Alexandre Barros garantiu que quitou todos os débitos com o treinador, que fala outra versão do ocorrido

por Agência Futebol Interior

São Paulo, SP, 15 (AFI) – Os torcedores da Portuguesa temeram reviver um filme semelhante aquele que culminou com o rebaixamento do time na Série A do Brasileiro de 2013. Nesta quinta-feira, o ex-treinador da equipe, Guilherme Alves, entrou com uma denúncia por falta de pagamento por parte da diretoria da Lusa e por inscrever seu substituto, Allan Aal, de forme irregular na sequência da Série A2 do Paulista.

Caso isso se confirme, a Portuguesa poderia perder pontos e ser rebaixada à Série A3. No entanto, o presidente Alexandre Barros foi à público para acalmar os torcedores.
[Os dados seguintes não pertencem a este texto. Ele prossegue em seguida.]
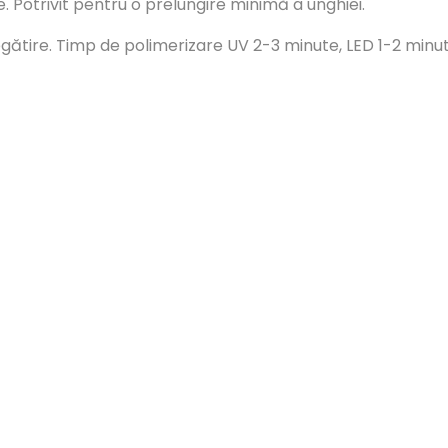
. Potrivit pentru o prelungire minimă a unghiei.
egătire. Timp de polimerizare UV 2-3 minute, LED 1-2 minut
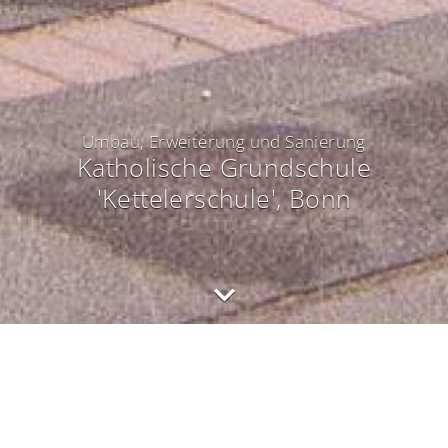
Umbau, Erweiterung und Sanierung
Katholische Grundschule
'Kettelerschule'
, Bonn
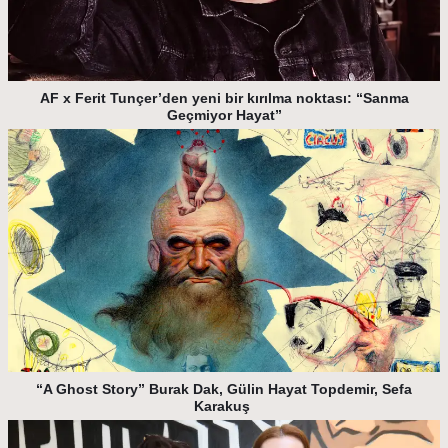
AF x Ferit Tunçer’den yeni bir kırılma noktası: “Sanma
Geçmiyor Hayat”
“A Ghost Story” Burak Dak, Gülin Hayat Topdemir, Sefa
Karakuş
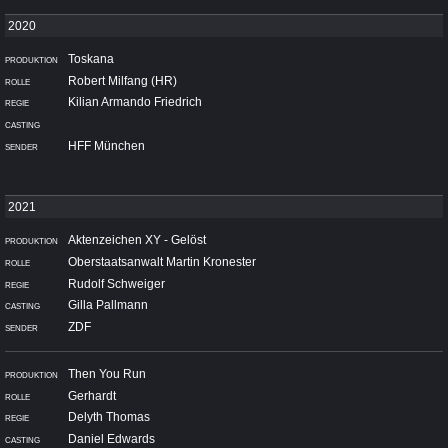
Toskana
Robert Milfang (HR)
Kilian Armando Friedrich
HFF München
Aktenzeichen XY - Gelöst
Oberstaatsanwalt Martin Kronester
Rudolf Schweiger
Gilla Pallmann
ZDF
Then You Run
Gerhardt
Delyth Thomas
Daniel Edwards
O mandatário garantiu que quitou todos os débitos com Guilherme Alves e enviou os comprovantes para a Federação Paulista de Futebol e para a Confederação Brasileira de Futebol.

“Apresentamos para a CBF e para a FPF quatro comprovantes de depósitos, referentes a dezembro, janeiro, décimo terceiro salário e os valores das cláusulas rescisórias. Não há assinatura no holerite, pois todos os funcionários recebem assim. Mandamos os comprovantes por e-mail. Pagamos tudo em dinheiro, para não corrermos o risco de alegarem que um cheque nosso voltou. Os valores já estão na conta dele”, falou, ao NetLusa.
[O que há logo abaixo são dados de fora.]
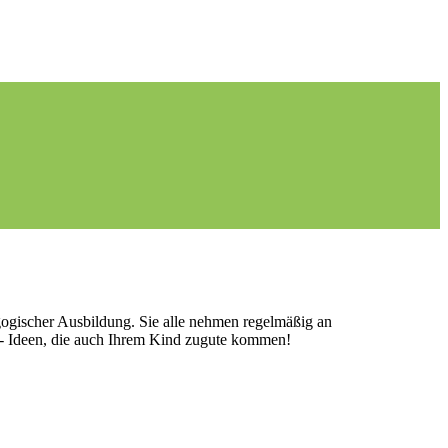
agogischer Ausbildung. Sie alle nehmen regelmäßig an
n - Ideen, die auch Ihrem Kind zugute kommen!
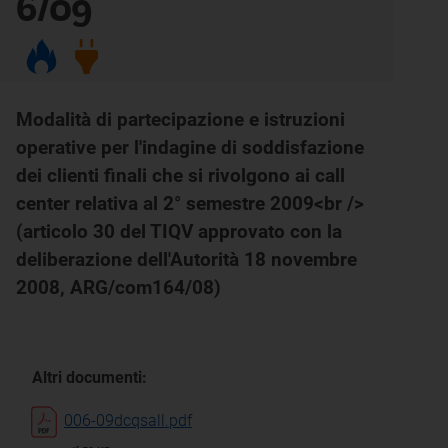
6/09
Modalità di partecipazione e istruzioni
operative per l'indagine di soddisfazione
dei clienti finali che si rivolgono ai call
center relativa al 2° semestre 2009<br />
(articolo 30 del TIQV approvato con la
deliberazione dell'Autorità 18 novembre
2008, ARG/com164/08)
Altri documenti:
006-09dcqsall.pdf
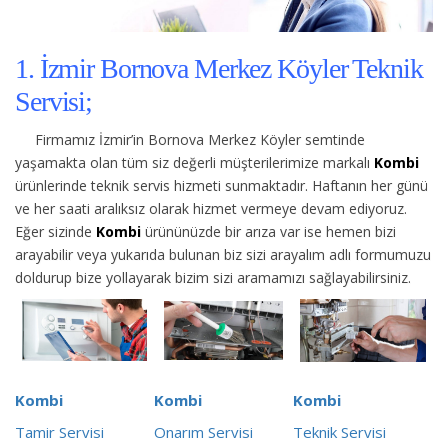
1. İzmir Bornova Merkez Köyler Teknik
Servisi;
Firmamız İzmir’in Bornova Merkez Köyler semtinde
yaşamakta olan tüm siz değerli müşterilerimize
markalı
Kombi
ürünlerinde teknik servis hizmeti sunmaktadır. Haftanın her günü
ve her saati aralıksız olarak hizmet vermeye devam ediyoruz.
Eğer sizinde
Kombi
ürününüzde bir arıza var ise hemen bizi
arayabilir veya yukarıda bulunan biz sizi arayalım adlı formumuzu
doldurup bize yollayarak bizim sizi aramamızı sağlayabilirsiniz.
Kombi
Kombi
Kombi
Tamir Servisi
Onarım Servisi
Teknik Servisi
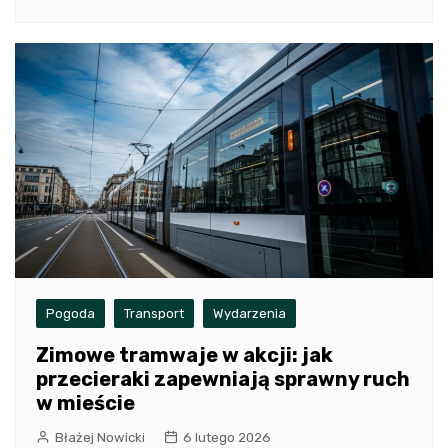
Pogoda
Transport
Wydarzenia
Zimowe tramwaje w akcji: jak
przecieraki zapewniają sprawny ruch
w mieście
Błażej Nowicki
6 lutego 2026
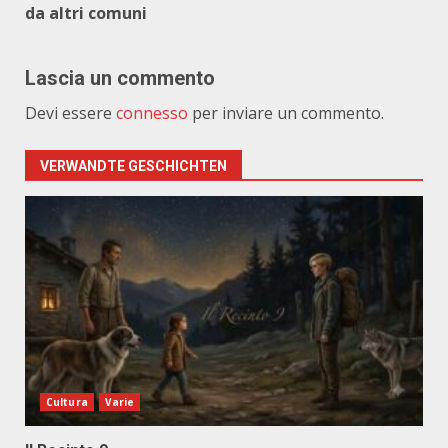
da altri comuni
Lascia un commento
Devi essere
connesso
per inviare un commento.
VERWANDTE GESCHICHTEN
Cultura
Varie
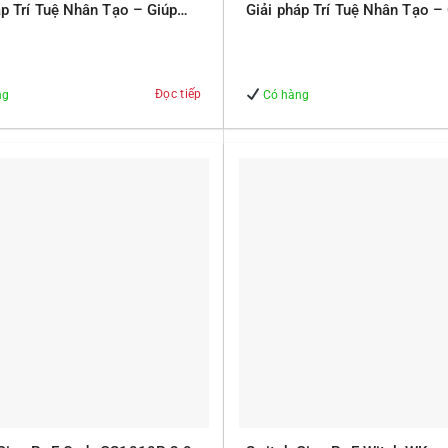
áp Trí Tuệ Nhân Tạo – Giúp
Giải pháp Trí Tuệ Nhân Tạo –
 – An Toàn
Quản lý – An Toàn
Đọc tiếp
ng
Có hàng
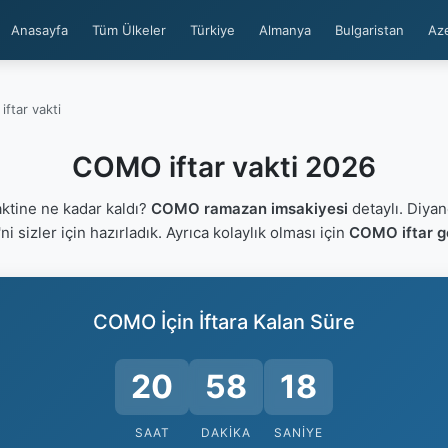
Anasayfa
Tüm Ülkeler
Türkiye
Almanya
Bulgaristan
Az
ftar vakti
COMO iftar vakti 2026
ktine ne kadar kaldı?
COMO ramazan imsakiyesi
detaylı. Diyan
'ni sizler için hazırladık. Ayrıca kolaylık olması için
COMO iftar g
COMO İçin İftara Kalan Süre
20
58
18
SAAT
DAKIKA
SANIYE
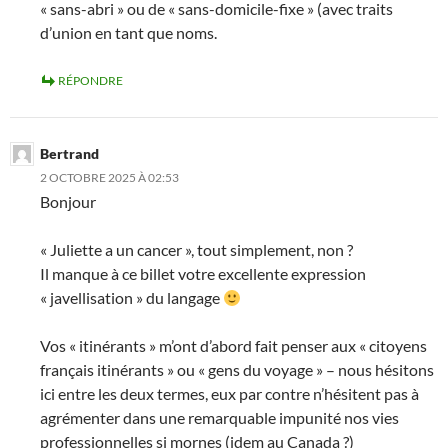
« sans-abri » ou de « sans-domicile-fixe » (avec traits
d’union en tant que noms.
RÉPONDRE
Bertrand
2 OCTOBRE 2025 À 02:53
Bonjour
« Juliette a un cancer », tout simplement, non ?
Il manque à ce billet votre excellente expression
« javellisation » du langage
Vos « itinérants » m’ont d’abord fait penser aux « citoyens
français itinérants » ou « gens du voyage » – nous hésitons
ici entre les deux termes, eux par contre n’hésitent pas à
agrémenter dans une remarquable impunité nos vies
professionnelles si mornes (idem au Canada ?)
Guilherme Alves acusa a Portuguesa de não cumprir com o que foi combinado - Everton Calício/Portuguesa
Guilherme Alves acusa a Portuguesa de não cumprir com o que foi combinado
Alexandre Barros ainda explicou que a única pendência é em relação aos direitos de imagem. No entanto, afirmou que só não quitou o débito, pois Guilherme Alves não devolveu o contrato assinado e não emitiu nota dos direitos de imagem.

OUTRO LADO
Na notificação encaminhada para a Federação Paulista de Futebol (FPF) através do advogado André Oliveira de Meira Ribeiro, Guilherme Alves deixa claro que não recebeu o que era seu de direito na hora da dispensa e não assinou nenhum documento, apesar da rescisão contratual ter sido publicada no sistema da FPF. Sugeriu, portanto, uma falsificação. Seria um agravante.
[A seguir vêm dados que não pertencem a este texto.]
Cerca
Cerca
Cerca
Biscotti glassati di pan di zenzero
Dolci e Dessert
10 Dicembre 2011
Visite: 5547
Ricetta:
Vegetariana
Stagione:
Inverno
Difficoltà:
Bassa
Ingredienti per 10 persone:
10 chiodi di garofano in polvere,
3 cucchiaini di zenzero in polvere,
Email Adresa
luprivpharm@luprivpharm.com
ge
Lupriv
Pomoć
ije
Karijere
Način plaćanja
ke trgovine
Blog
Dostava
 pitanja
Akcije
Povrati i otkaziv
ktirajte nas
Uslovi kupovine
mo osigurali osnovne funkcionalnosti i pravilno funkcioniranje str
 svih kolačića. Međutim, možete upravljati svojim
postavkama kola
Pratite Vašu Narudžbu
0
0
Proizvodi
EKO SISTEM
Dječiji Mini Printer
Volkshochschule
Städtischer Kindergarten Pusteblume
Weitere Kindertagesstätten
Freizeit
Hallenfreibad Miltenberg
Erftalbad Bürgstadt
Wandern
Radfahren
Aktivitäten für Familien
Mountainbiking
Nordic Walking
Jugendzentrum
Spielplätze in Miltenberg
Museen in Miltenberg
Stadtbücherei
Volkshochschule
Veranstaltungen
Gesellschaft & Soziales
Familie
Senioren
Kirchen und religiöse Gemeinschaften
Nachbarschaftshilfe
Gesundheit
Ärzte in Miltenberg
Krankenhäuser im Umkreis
O advogado de Guilherme Alves diz que "a Portuguesa ou deixou de efetuar o cadastramento do treinador no sistema online da FPF ou promoveu a baixa do registro sem qualquer documento firmado pelo treinador" e que "a Portuguesa contratou novo treinador para sua equipe de futebol sem que tenha adimplido o pagamento das verbas devidas ao treinador por ocasião de desligamento do clube".

ENTENDA O CASO
Guilherme Alves foi contratado em novembro do ano passado para montar um elenco visando a disputa da Série A2, mas acabou sendo demitido no início de fevereiro depois de cinco jogos - uma vitória, um empate e três derrotas. Após quase dez dias, a diretoria da Portuguesa anunciou a chegada de Allan Aal.

De acordo com o Regulamento Específico da Série A2, Aal só poderia comandar a Portuguesa na beira do gramado assim que a dívida com Guilherme Alves fosse paga e o contrato rescindido. Um "jeitinho" que os clubes fazem nesse ponto é colocar o treinador como auxiliar técnico. E foi justamente isso que a Lusa fez diante de São Bernardo e Taubaté.

No entanto, nas últimas duas rodadas - contra Rio Claro e Penapolense -, Allan Aal aparece na súmula como treinador da Portuguesa.

Na 12ª colocação, com 11 pontos, a Lusa tem dois a mais que o Osasco Audax, primeiro time da zona de rebaixamento. Se a irregularidade for comprovada, o clube rubroverde corre o risco de perder pontos. Em tese, os pontos dos jogos possivelmente com a irregularidade: cinco pontos. Seria o lanterna da competição e ficaria virtualmente rebaixado à Série A3 em 2019.